Efficient and high-fidelity reconstruction of deformable surgical scenes is a critical yet challenging task. Building on recent advancements in 3D Gaussian splatting, current methods have seen significant improvements in both reconstruction quality and rendering speed. However, two major limitations remain: (1) difficulty in handling irreversible dynamic changes, such as tissue shearing, which are common in surgical scenes; and (2) the lack of hierarchical modeling for surgical scene deformation, which reduces rendering speed. To address these challenges, we introduce EH-SurGS, an efficient and high-fidelity reconstruction algorithm for deformable surgical scenes. We propose a deformation modeling approach that incorporates the life cycle of 3D Gaussians, effectively capturing both regular and irreversible deformations, thus enhancing reconstruction quality. Additionally, we present an adaptive motion hierarchy strategy that distinguishes between static and deformable regions within the surgical scene. This strategy reduces the number of 3D Gaussians passing through the deformation field, thereby improving rendering speed. Extensive experiments demonstrate that our method surpasses existing state-of-the-art approaches in both reconstruction quality and rendering speed. Ablation studies further validate the effectiveness and necessity of our proposed components. We will open-source our code upon acceptance of the paper.

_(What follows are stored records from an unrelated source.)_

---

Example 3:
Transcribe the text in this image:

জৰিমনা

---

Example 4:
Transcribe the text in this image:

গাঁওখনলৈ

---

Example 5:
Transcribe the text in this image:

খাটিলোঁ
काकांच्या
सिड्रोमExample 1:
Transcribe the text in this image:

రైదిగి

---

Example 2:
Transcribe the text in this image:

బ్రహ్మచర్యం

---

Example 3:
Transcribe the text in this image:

Paper Structure (13 sections, 9 equations, 4 figures, 2 tables)

This paper contains 13 sections, 9 equations, 4 figures, 2 tables.

Figures (4)

  • Figure 1: (a) Visualization of tissue shearing (yellow box) and static areas (red box) in a surgical scene. (b) Comparison of reconstruction quality (PSNR) and rendering speed (FPS) with state-of-the-art surgical scene reconstruction algorithms. Our method achieves state-of-the-art performance.

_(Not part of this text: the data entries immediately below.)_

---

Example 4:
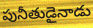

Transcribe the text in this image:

పునీతుడైనాడు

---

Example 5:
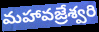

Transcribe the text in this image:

మహావజ్రేశ్వరిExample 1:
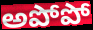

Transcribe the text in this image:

అపోపో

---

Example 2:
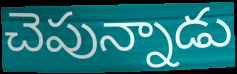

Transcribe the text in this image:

చెపున్నాడు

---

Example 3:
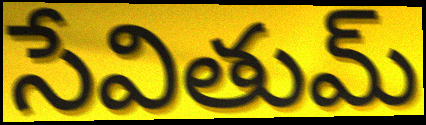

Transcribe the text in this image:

సేవితుమ్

  • Figure 2: Overview of EH-SurGS. It consists of two core modules: Deformation Modeling with Life Cycle (Sec. \ref{['sec:def']}) and Adaptive Motion Hierarchy Strategy (Sec. \ref{['sec:mask']}). EH-SurGS initializes the point cloud $P_0$ through back-projection based on the input RGB image, depth map, and surgical tool mask. $P_0$ is used to initialize 3D Gaussians to represent the canonical space. The Adaptive Motion Hierarchy Strategy is then applied to distinguish between deformable and static regions. For deformable regions, Deformation Modeling with Life Cycle is used to obtain the deformed Gaussians. Finally, RGB and depth are rendered through the differentiable tile rasterizer, and the loss is computed by comparing the rendered results with the inputs.

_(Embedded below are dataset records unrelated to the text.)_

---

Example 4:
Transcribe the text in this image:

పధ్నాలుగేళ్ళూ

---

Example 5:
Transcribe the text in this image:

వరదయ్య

  • Figure 3: Visualization of reconstruction results. The baselines show artifacts or blurriness in their reconstructions, while our approach achieves high-quality reconstruction performance.
  • Figure 4: (a) The rendered RGB image using the w/o LC model; (b) The rendered RGB image using our proposed deformation model (Full); (c) The rendered depth map using the w/o LC-add model; (d) The rendered depth map using our proposed deformation model (Full). Regions of interest are highlighted using red and yellow boxes.